Flowers Foods, Inc., whose holdings include Mrs. Freshleys, reported results for its fourth quarter and fiscal year ended Dec. 31, 2011 and provided guidance for 2012.
George E. Deese, Flowers Foods’ chairman and chief executive officer, said in a prepared statement, “Given ongoing challenges in the marketplace, we are pleased to report strong sales growth driven by the Tasty acquisition and our direct-store-delivery (DSD) segment. For the fourth consecutive quarter, the DSD segment achieved improved volume trends, reflecting the strength of the “Nature’s Own” brand and continued growth in new markets, which offset lower sales of regional white breads. Tasty exceeded our sales and earnings expectations. In the warehouse segment, higher input costs that were not offset by pricing, lighter-than-expected volumes, and sales mix significantly impacted results. For the quarter and year, higher input costs and sales mix changes in both the DSD and warehouse segments put pressure on earnings and gross margin.
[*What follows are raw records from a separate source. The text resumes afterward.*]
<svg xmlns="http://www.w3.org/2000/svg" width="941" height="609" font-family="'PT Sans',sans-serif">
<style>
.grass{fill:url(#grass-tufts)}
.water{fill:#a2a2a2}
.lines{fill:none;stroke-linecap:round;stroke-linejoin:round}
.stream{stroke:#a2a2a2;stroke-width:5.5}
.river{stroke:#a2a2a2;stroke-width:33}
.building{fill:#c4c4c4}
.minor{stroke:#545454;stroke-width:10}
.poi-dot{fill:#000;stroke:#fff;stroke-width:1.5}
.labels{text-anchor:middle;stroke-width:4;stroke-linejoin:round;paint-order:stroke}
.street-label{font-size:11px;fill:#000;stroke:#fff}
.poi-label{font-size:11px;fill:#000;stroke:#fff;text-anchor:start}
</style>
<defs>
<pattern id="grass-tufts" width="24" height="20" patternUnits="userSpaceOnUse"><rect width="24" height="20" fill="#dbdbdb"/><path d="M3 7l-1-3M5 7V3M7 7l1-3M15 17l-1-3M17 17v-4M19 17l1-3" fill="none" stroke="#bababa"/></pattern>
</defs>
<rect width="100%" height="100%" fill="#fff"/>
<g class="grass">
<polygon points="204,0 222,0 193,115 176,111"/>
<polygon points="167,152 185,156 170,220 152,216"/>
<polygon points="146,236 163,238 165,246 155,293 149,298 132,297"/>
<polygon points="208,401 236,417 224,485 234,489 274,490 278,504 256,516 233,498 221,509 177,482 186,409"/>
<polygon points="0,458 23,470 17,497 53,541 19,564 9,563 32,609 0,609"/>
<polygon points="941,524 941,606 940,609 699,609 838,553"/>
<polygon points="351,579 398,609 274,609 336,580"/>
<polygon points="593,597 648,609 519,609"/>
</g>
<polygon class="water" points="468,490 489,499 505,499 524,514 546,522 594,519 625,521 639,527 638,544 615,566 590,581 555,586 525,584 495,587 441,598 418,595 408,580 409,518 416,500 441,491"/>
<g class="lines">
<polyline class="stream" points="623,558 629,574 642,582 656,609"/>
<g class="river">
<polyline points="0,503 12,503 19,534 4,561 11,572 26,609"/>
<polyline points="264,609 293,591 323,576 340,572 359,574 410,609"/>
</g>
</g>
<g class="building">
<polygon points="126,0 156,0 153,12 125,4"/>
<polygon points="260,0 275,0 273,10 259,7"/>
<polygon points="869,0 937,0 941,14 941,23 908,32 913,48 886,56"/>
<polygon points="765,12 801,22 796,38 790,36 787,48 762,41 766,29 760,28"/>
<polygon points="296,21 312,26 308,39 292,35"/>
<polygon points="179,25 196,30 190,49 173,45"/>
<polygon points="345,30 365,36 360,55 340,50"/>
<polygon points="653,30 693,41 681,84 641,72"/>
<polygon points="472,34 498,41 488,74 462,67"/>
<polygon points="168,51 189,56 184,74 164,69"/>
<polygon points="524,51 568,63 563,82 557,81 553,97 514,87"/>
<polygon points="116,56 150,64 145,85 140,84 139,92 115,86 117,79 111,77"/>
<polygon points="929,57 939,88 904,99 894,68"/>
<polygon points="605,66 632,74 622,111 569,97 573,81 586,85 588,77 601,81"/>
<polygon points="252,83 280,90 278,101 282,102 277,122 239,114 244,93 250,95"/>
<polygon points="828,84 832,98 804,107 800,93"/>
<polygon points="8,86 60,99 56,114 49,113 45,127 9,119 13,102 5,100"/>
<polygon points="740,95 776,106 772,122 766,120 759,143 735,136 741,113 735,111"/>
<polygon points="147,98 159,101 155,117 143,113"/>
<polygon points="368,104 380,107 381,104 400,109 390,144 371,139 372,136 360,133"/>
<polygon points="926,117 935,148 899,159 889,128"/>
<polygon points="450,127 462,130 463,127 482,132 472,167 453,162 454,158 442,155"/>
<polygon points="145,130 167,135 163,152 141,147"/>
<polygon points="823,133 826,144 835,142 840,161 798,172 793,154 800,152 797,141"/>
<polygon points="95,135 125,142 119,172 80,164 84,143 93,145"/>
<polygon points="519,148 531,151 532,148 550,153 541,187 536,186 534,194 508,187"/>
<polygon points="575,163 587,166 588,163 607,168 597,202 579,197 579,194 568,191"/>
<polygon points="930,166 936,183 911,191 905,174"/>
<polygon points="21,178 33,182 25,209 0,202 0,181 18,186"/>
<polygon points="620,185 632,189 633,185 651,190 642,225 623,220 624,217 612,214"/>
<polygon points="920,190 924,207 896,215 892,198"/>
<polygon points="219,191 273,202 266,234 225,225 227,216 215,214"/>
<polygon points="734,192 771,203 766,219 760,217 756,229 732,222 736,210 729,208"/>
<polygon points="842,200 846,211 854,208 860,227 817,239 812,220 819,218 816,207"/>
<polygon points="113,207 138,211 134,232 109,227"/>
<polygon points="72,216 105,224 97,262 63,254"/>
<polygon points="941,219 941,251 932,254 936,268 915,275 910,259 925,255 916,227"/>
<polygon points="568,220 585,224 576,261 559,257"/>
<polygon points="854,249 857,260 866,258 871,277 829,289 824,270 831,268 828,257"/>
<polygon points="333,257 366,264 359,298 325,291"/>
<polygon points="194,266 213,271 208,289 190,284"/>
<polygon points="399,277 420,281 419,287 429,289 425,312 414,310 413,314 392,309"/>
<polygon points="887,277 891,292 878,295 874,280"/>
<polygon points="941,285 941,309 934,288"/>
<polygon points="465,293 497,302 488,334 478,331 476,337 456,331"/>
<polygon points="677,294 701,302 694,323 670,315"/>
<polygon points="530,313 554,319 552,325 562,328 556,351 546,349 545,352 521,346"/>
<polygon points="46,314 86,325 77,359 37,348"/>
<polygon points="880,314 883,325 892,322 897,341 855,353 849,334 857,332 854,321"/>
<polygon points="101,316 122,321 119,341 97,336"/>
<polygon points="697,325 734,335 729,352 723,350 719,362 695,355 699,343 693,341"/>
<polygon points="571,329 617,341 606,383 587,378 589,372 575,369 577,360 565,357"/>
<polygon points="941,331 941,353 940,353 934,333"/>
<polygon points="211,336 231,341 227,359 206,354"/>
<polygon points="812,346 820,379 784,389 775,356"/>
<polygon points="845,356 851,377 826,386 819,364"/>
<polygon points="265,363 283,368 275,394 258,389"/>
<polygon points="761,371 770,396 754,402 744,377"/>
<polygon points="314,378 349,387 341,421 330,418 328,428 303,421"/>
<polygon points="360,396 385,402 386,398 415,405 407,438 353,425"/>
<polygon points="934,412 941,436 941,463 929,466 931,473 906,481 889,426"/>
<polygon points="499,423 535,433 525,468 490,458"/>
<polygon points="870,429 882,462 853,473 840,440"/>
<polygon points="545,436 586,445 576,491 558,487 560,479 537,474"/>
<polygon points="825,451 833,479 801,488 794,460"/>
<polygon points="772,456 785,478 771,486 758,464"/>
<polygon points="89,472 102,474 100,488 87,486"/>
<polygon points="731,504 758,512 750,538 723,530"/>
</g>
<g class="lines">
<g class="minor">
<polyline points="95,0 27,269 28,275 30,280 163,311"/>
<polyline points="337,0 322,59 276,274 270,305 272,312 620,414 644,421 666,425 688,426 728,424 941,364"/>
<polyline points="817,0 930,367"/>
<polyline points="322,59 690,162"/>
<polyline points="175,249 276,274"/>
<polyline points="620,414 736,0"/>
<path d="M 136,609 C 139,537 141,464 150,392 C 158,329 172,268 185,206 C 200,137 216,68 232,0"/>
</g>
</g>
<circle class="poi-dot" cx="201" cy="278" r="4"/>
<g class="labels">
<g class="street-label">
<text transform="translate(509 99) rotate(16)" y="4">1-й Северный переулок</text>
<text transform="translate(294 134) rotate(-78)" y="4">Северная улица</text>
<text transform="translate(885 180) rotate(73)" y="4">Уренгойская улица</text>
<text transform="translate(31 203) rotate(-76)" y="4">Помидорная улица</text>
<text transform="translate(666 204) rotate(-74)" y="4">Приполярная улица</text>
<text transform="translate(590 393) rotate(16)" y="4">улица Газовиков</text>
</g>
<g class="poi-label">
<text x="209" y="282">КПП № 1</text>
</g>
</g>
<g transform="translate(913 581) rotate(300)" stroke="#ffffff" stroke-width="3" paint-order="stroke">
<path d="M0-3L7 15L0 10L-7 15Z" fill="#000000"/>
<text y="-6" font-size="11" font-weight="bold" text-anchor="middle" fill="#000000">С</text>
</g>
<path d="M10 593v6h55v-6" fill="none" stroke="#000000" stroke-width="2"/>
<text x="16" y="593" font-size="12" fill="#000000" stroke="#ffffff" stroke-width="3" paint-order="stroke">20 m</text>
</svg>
“We remain cautious about the near-term given the input cost pressures we face in the first half of 2012, the ongoing marketplace competitiveness, and relatively weak consumer demand. However, the confidence we have in our core business is reflected in our 2012 guidance and we expect further opportunities as the industry continues to consolidate.”
Fourth quarter sales increased 14.0 percent to $653.6 million from $573.1 million in last year’s fourth quarter. This increase was attributable to favorable net price/mix of 3.8 percent, contributions from the Tasty acquisition of 9.6 percent and volume increases of 0.6 percent. Net price/mix and dollar sales increased across all major channels. The volume increases were primarily related to increases in the store brand and foodservice channels, partially offset by decreases in the branded retail channel, mainly in the white bread category.
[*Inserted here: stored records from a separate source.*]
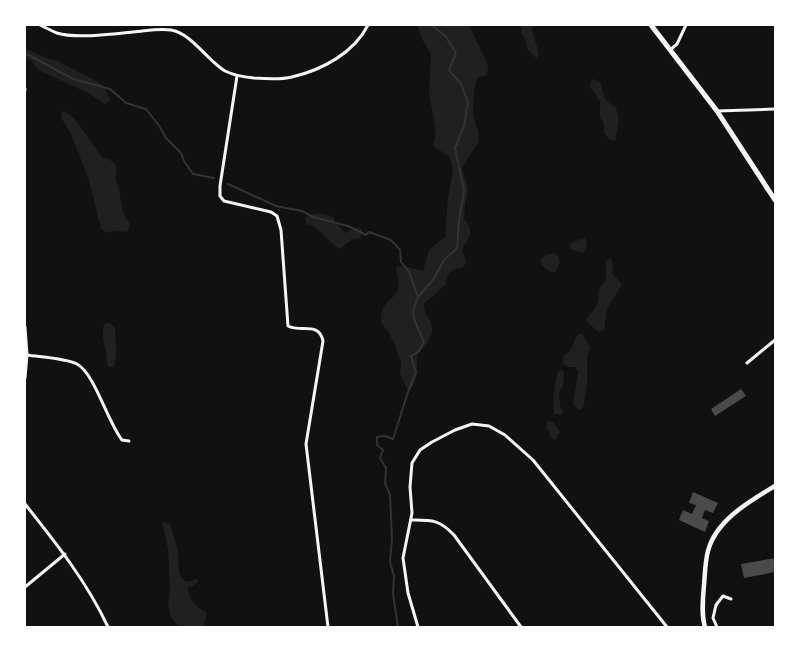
<svg xmlns="http://www.w3.org/2000/svg" width="800" height="652" viewBox="0 0 800 652" font-family="Inter,sans-serif">
	<rect width="100%" height="100%" fill="#111"/>
	<!-- green -->
	<g fill="#202020">
		<path d="M417,25H469L488,65L487,75L477,78L474,90L473,116L478,131L479,141L462,168L468,190L465,204L464,219L470,227V235L462,249L466,262L462,268C452,267 446,275 446,284L424,304C424,317 433,319 432,330C431,344 419,349 417,357C417,357 417,364 417,365C418,373 415,380 412,388L407,389L400,373L401,363L396,347L388,331L381,323C380,299 393,304 398,288C400,281 396,274 396,267L405,266L423,271L429,250L445,237L448,198L453,170L449,156L433,146L436,133L435,125L429,94L431,54L422,39Z"/>
		<polygon points="522,25 534,25 532,30 539,54 537,59 528,50 526,41 521,32"/>
		<polygon points="25,48 46,58 58,61 103,85 110,100 105,104 88,93 38,70 33,62 25,57"/>
		<path d="M592,79L599,81C607,95 598,96 616,108L619,120L615,141L609,139L604,133V124L600,116V101L590,86Z"/>
		<path d="M64,111L73,117L103,158L109,159L116,165C117,170 115,176 116,181C117,184 119,186 119,189C121,200 121,215 130,223L128,231C120,234 116,228 107,233L101,229L89,180L71,134L62,119L61,113Z"/>
		<path d="M318,213L334,217L335,222L345,233L357,227L362,229L361,238L353,239L340,249C326,242 324,230 307,224L305,218L309,215Z"/>
		<path d="M585,238C588,244 587,248 583,253L570,249L571,243Z"/>
		<polygon points="553,253 557,255 560,262 556,272 551,272 542,266 541,259 546,255"/>
		<path d="M611,258L613,266L612,273L622,284L607,309L604,330L598,332L586,320C589,314 593,312 596,306C601,295 595,290 606,280V261Z"/>
		<path d="M109,322L115,328C115,341 118,354 114,367H109C105,361 107,357 106,351C103,341 102,335 104,325Z"/>
		<polygon points="582,333 590,348 587,357 587,384 583,408 578,410 573,403 578,372 575,367 568,367 563,363 563,356 570,351 577,336"/>
		<path d="M561,369L564,372L563,385L559,393L560,406L563,411L561,415L554,414C553,399 553,384 559,370Z"/>
		<polygon points="550,421 553,422 560,432 555,440 550,437 549,431 546,428 547,422"/>
		<path d="M162,522L170,524L178,551L179,572L181,578L187,582L197,579L198,582L193,586L188,587C187,598 197,607 207,613L203,627H179L171,617L168,604L170,590L168,549Z"/>
	</g>
	<g fill="none" stroke-linecap="round" stroke-linejoin="round">
		<!-- stream -->
		<g stroke="#333" stroke-width="2">
			<polyline points="25,53 73,79 110,89 126,103 146,109 160,127 166,138 181,153 184,161 193,174 214,178"/>
			<polyline points="228,184 276,206 302,211 313,217 348,226 366,235 369,232 391,240 400,250 401,262 409,272 418,297"/>
			<polyline points="398,627 393,594 394,576 390,562 392,539 390,495 385,483 386,468 380,458 383,450 377,445 377,437 385,436 393,439 408,392 416,373 411,356 419,351 424,342 414,319 413,311 418,297 433,280 444,260 457,248 459,221 464,191 455,148 464,126 468,102 461,84 449,70 456,53 446,37 432,25"/>
		</g>
	</g>
	<!-- building -->
	<g fill="#4a4a4a">
		<polygon points="741,389 746,396 715,416 711,409"/>
		<polygon points="693,492 718,503 713,513 705,510 702,518 709,521 705,532 679,520 683,510 692,514 696,505 689,503"/>
		<polygon points="775,558 775,572 744,578 741,564"/>
	</g>
	<g fill="none" stroke-linecap="round" stroke-linejoin="round">
		<!-- minor -->
		<g stroke="#f5f5f5" stroke-width="3">
			<path d="M40,25C46,28 52,31 57,33C75,39 114,34 133,32C146,31 158,28 171,30C191,33 208,61 225,71C235,76 244,77 254,78C267,79 280,80 292,77C322,70 354,53 368,25"/>
			<polyline points="670,50 677,44 686,25"/>
			<path d="M237,76L220,186V196L224,201L271,212L277,216L281,230L288,326C301,333 319,321 323,341L306,444L328,627"/>
			<polyline points="25,90 25,89"/>
			<polyline points="717,111 775,109"/>
			<polyline points="25,327 27,355 25,378"/>
			<path d="M27,355C40,357 65,358 77,364C95,374 107,421 122,440L129,441"/>
			<polyline points="747,363 775,340"/>
			<path d="M25,504C56,543 87,582 108,627"/>
			<path d="M411,520C431,520 439,519 454,535L521,627"/>
			<polyline points="25,587 65,554"/>
			<polyline points="418,627 408,593 403,558 412,513 410,487 412,463 420,450 432,442 455,430 472,424 489,426 505,435 533,460 667,627"/>
			<polyline points="717,627 713,618 716,605 723,596 731,599"/>
		</g>
		<!-- tertiary -->
		<path stroke="#f5f5f5" stroke-width="4.5" d="M705,627C701,614 703,598 704,585C705,574 705,562 708,551C716,520 750,501 775,486"/>
		<!-- primary -->
		<polyline stroke="#f5f5f5" stroke-width="5" points="651,25 717,111 775,200"/>
	</g>
	<!-- border -->
	<rect width="800" height="652" fill="none" stroke="#ffffff" stroke-width="52"/>
</svg>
Net income for the quarter was $23.0 million compared to $31.4 million in the fourth quarter of fiscal 2010. For the quarter, diluted earnings per share were $.17, compared to $.23 in last year’s fourth quarter.
Gross margin as a percentage of sales for the quarter was 45.9 percent, down 220 basis points as compared to 48.1 percent in the fourth quarter of 2010. This decrease was due primarily to increased ingredient and packaging costs as a percent of sales. The increase in ingredient costs was attributable to double-digit increases in flour, sugar, shortening/oil, and cocoa. The increase in ingredients and packaging costs were partially offset by price increases and lower workforce-related costs as a percent of sales. Improved manufacturing efficiencies also had a positive effect on gross margin.
Selling, distribution, and administrative costs as a percent of sales for the quarter were 36.8 percent, relatively flat as compared to 36.7 percent of sales in the fourth quarter of fiscal 2010. Higher sales prices and lower workforce-related costs as a percent of sales were mostly offset by higher distribution and advertising costs as a percent of sales.
Depreciation and amortization expenses for the quarter remained relatively stable as a percent of sales compared to last year’s fourth quarter. Net interest income for the quarter was $1.0 million lower than last year’s fourth quarter due to increased borrowings related to the Tasty acquisition. The effective tax rate for the quarter was 37.7 percent as compared to 33.3 percent in last year’s fourth quarter. This increase was primarily due to a lower benefit from discrete items in this year’s fourth quarter as compared to last year’s fourth quarter.
Operating margin as a percent of sales for the quarter was 5.6 percent compared to 8.0 percent in last year’s fourth quarter. Earnings before interest, taxes, depreciation, and amortization (EBITDA) as a percent of sales for the fourth quarter was 9.1%, compared to 11.4% for the fourth quarter of 2010.